SOURCE DOCUMENT:
"""
The sections of the Beacon State that are particularly important for us are:

# Eth1 , which contains the latest agreed-upon execution layer state.
# Registry , holding the list of validators and their staked balances.
# Slashings , which tracks total slashing amounts per epoch.
# Pariticipation , covering validators' participation in attestations.
# Finality , which provides data regarding finalization status.
# Withdrawals , holding details about the withrawals.

An excellent annotation of the Beacon State, along with its changes across hardforks, is available here. It is highly recommended to review this part of documentation before continuing.

The Ethereum blockchain progresses on a beacon node through a consistent update of the Beacon State. These updates modify state roots, validator lists, attestations, and, finally, the finality status based on new data received from the p2p network. The behavior of the validator state can be described as an interaction with specific parts of the Beacon State.

For a practical look at the Beacon State structure, you can explore its implementations in Lighthouse or Prysm.

[NOTE] In this article, we will frequently refer to the code of a beacon chain validator node. While we cannot fully describe all the underlying logic, we will highlight parts that are most relevant for demonstration purposes. In some cases, we will present code that illustrates various aspects of a validator’s lifecycle, even if it does not directly pertain to actual consensus checks. This is because these parts are often more informative. Sometimes, we will encounter different variants of the implementations of the same actions (“single pass”/“with cache” or "beacon layer"/"execution layer", etc…). For each case, we'll try to focus on the most demonstrative pieces of code.

First, let's discuss the validator entity. The primary identifier of a validator is its public BLS key (example of usage of the pubkey as an identifier is here). Beacon chain validators do not use Ethereum's standard secp256k1 ECDSA signatures (and addresses). Instead, they use BLS signatures. This choice was made because BLS signatures allow the aggregation of multiple signatures into a single signature. This makes it possible to verify hundreds or even thousands of pre-aggregated signatures using just one aggregated signature, significantly improving the efficiency of block "replay". Additionally, the deterministic property of BLS signatures enables their use for pseudorandom shuffling of validators, facilitating the creation of an unpredictable validator schedule (e.g., selecting groups of validators for each slot of the next epoch).
"""
REQUIRED TASKS:
(a) In the Beacon State text above, what serves as the primary identifier of a validator?
(b) Continue the text on the Beacon State and validators from its last sentence.

DATA TO EXAMINE:
"""
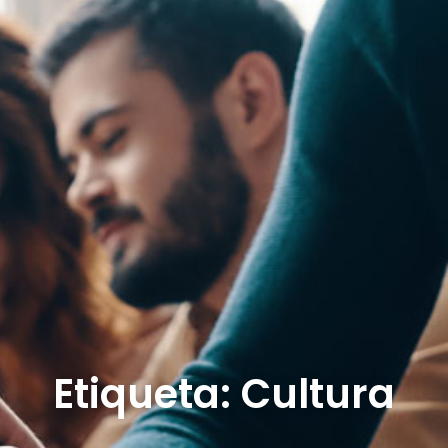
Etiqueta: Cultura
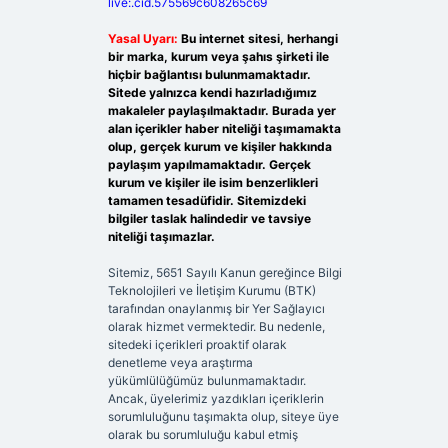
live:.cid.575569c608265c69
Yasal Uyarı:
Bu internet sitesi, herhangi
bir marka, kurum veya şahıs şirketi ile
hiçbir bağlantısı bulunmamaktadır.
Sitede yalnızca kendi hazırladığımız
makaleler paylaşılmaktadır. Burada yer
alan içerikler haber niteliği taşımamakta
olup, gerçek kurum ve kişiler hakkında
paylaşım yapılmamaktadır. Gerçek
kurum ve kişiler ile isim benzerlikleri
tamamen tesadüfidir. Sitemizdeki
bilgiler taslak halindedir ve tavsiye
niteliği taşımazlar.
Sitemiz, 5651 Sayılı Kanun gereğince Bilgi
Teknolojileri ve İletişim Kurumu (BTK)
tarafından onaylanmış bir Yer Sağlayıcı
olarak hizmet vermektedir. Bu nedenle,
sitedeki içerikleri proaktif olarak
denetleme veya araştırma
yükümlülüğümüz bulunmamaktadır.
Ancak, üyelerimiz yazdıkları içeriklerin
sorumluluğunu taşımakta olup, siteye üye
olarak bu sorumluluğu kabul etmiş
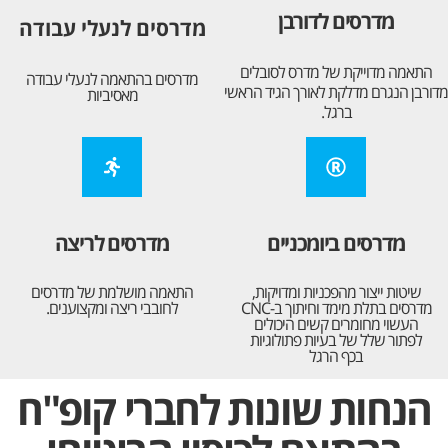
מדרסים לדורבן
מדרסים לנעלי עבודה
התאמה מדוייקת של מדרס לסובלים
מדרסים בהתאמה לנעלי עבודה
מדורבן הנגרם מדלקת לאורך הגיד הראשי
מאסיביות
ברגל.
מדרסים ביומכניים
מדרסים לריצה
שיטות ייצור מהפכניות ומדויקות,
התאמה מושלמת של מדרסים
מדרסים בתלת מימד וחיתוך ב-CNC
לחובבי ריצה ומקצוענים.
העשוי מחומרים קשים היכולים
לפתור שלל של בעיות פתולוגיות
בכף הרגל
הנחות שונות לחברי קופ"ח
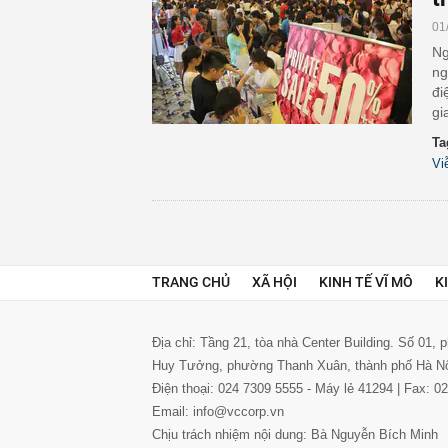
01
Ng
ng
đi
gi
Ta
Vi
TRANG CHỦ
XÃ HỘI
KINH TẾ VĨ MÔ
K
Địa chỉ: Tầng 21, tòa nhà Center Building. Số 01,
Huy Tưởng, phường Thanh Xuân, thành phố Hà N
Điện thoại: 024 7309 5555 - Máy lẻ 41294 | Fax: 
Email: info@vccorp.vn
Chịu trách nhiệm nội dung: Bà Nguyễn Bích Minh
"""
EXERCISE RESULTS:
(a) Its public BLS key.

(b)
Compared to traditional secp256k1 signatures, BLS signatures are smaller in size and have a fast signing process, though their verification is slower. However, this slower verification is mitigated by the efficiency of signature aggregation. A detailed explanation is available in eth2book here or on the IETF site. There are also numerous articles about BLS signatures, which are widely used in threshold schemes and various consensus algorithms.

An example struct illustrating the validator lifecycle can be seen here:

Withdrawing stake and rewards requires the withdrawal_credentials field, which can be in BLS or Eth1 format(added in Capella hardfork). This field represents a BLS or secp256k1 public key and is defined with the prefix 0x00 (BLS) or 0x01 (Eth1). This is further described here.

Another important field is effective_balance, which represents the validator's "active" balance and determines its influence in the protocol. Like in other staking protocols, this balance serves as the validator's "weight." In Ethereum 2.0, the effective balance of our validator is used to calculate:

• The probability of being selected as a block proposer
• The validator's weight in the LMD-GHOST fork choice rule
• The validator's weight in justification and finalization calculations
• The probability of inclusion in a sync committee
• The slashing and inactivity penalty amounts

Although block, attestation, slashing, and sync committee inclusion rewards use the same base reward for all validators, greater participation probability due to a higher effective balance results in higher cumulative rewards. This probability is proportional to the effective balance of a validator and thus plays an important role in the consensus. Currently (between Deneb and Electra), the maximum effective balance is 32 ETH, but after the Electra hardfork, the effective balance limits will change from 32 to 2048 ETH.

The effective balance tracks a validator's actual balance (which increases through deposits and rewards and decreases due to penalties and slashing) but is updated less frequently—only once per epoch—unlike the actual balance, which changes with each block when attestation rewards, slashing, or inactivity penalties are applied.

In addition, the effective balance is limited to multiples of spec.effective_balance_increment (1 ETH in current mainnet spec). Effective balances are stored in Gwei's, allowing to use u64 type for them. In addition, the frequent changes in our validator's actual balance(per block) influence our effective balance much less frequently (once per epoch), when it is needed for generating the next epoch's validator schedule. The changes in effective balance are "stuck" to the nearest multiple of spec.effective_balance_increment (1 ETH). This "hysteresis" process is demonstrated in the picture below:

Now, to make the next sections of this article easier to follow, we will first provide a high-level overview of "per-epoch" and "per-block" processing procedures. This will simplify understanding the next topics. Let's begin with "per-epoch."

An epoch is a numbered time interval (measured in block numbers) consisting of 32 blocks (~6.5 minutes at present). Each epoch has a fixed pseudorandomly assigned set of validator committees for each slot, responsible for proposing and attesting blocks. Activities such as the activation and exit of validators, scheduling (assigning validators to committees), and other operations related to validator grouping are predominantly carried out on a "per-epoch" basis.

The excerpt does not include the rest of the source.